(Rendered images with source text)
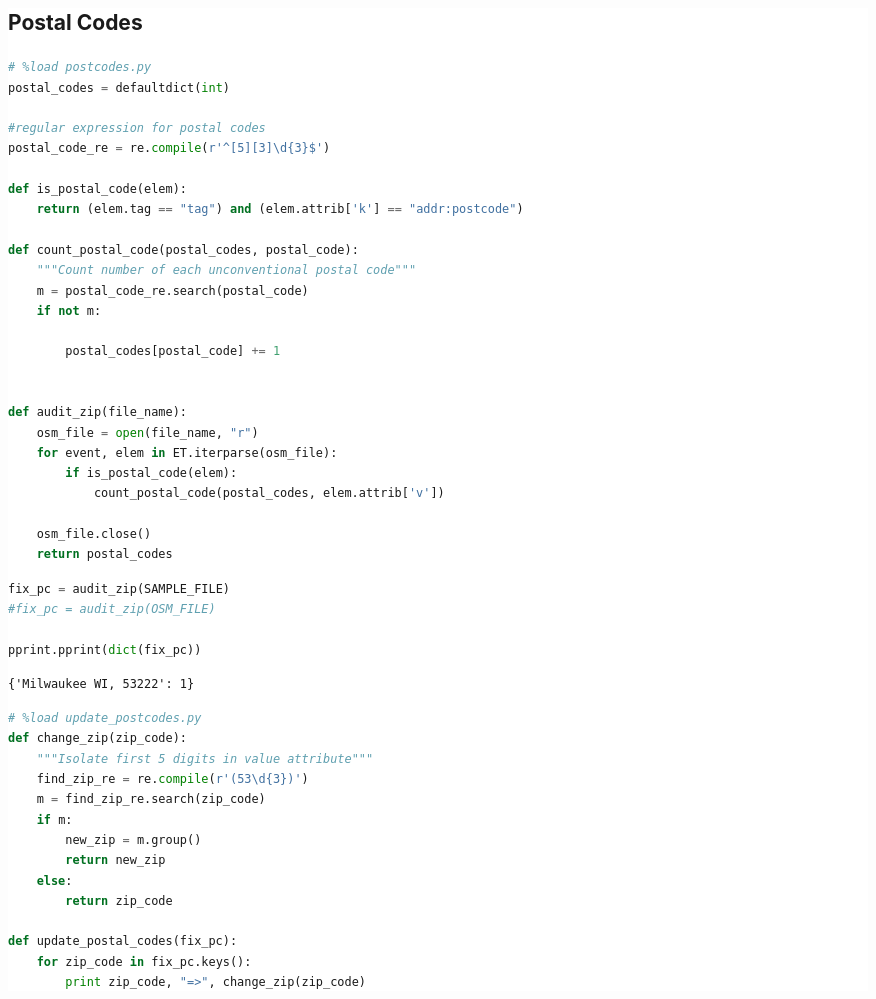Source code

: 
## Postal Codes


```python
# %load postcodes.py
postal_codes = defaultdict(int)

#regular expression for postal codes
postal_code_re = re.compile(r'^[5][3]\d{3}$')

def is_postal_code(elem):
    return (elem.tag == "tag") and (elem.attrib['k'] == "addr:postcode")

def count_postal_code(postal_codes, postal_code):
    """Count number of each unconventional postal code"""
    m = postal_code_re.search(postal_code)
    if not m:

        postal_codes[postal_code] += 1


def audit_zip(file_name):
    osm_file = open(file_name, "r")
    for event, elem in ET.iterparse(osm_file):
        if is_postal_code(elem):
            count_postal_code(postal_codes, elem.attrib['v'])  
            
    osm_file.close()
    return postal_codes

```


```python
fix_pc = audit_zip(SAMPLE_FILE)
#fix_pc = audit_zip(OSM_FILE)

pprint.pprint(dict(fix_pc))
```

    {'Milwaukee WI, 53222': 1}
    


```python
# %load update_postcodes.py
def change_zip(zip_code):
    """Isolate first 5 digits in value attribute"""
    find_zip_re = re.compile(r'(53\d{3})')
    m = find_zip_re.search(zip_code)
    if m:
        new_zip = m.group()
        return new_zip
    else:
        return zip_code
    
def update_postal_codes(fix_pc):
    for zip_code in fix_pc.keys():
        print zip_code, "=>", change_zip(zip_code)
```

* [PROMPT] Repeat the records word for word, skipping pictures.

* [ANSWER BOX]
Source code

: 
## Postal Codes


```python
# %load postcodes.py
postal_codes = defaultdict(int)

#regular expression for postal codes
postal_code_re = re.compile(r'^[5][3]\d{3}$')

def is_postal_code(elem):
    return (elem.tag == "tag") and (elem.attrib['k'] == "addr:postcode")

def count_postal_code(postal_codes, postal_code):
    """Count number of each unconventional postal code"""
    m = postal_code_re.search(postal_code)
    if not m:

        postal_codes[postal_code] += 1


def audit_zip(file_name):
    osm_file = open(file_name, "r")
    for event, elem in ET.iterparse(osm_file):
        if is_postal_code(elem):
            count_postal_code(postal_codes, elem.attrib['v'])  
            
    osm_file.close()
    return postal_codes

```


```python
fix_pc = audit_zip(SAMPLE_FILE)
#fix_pc = audit_zip(OSM_FILE)

pprint.pprint(dict(fix_pc))
```

    {'Milwaukee WI, 53222': 1}
    


```python
# %load update_postcodes.py
def change_zip(zip_code):
    """Isolate first 5 digits in value attribute"""
    find_zip_re = re.compile(r'(53\d{3})')
    m = find_zip_re.search(zip_code)
    if m:
        new_zip = m.group()
        return new_zip
    else:
        return zip_code
    
def update_postal_codes(fix_pc):
    for zip_code in fix_pc.keys():
        print zip_code, "=>", change_zip(zip_code)
```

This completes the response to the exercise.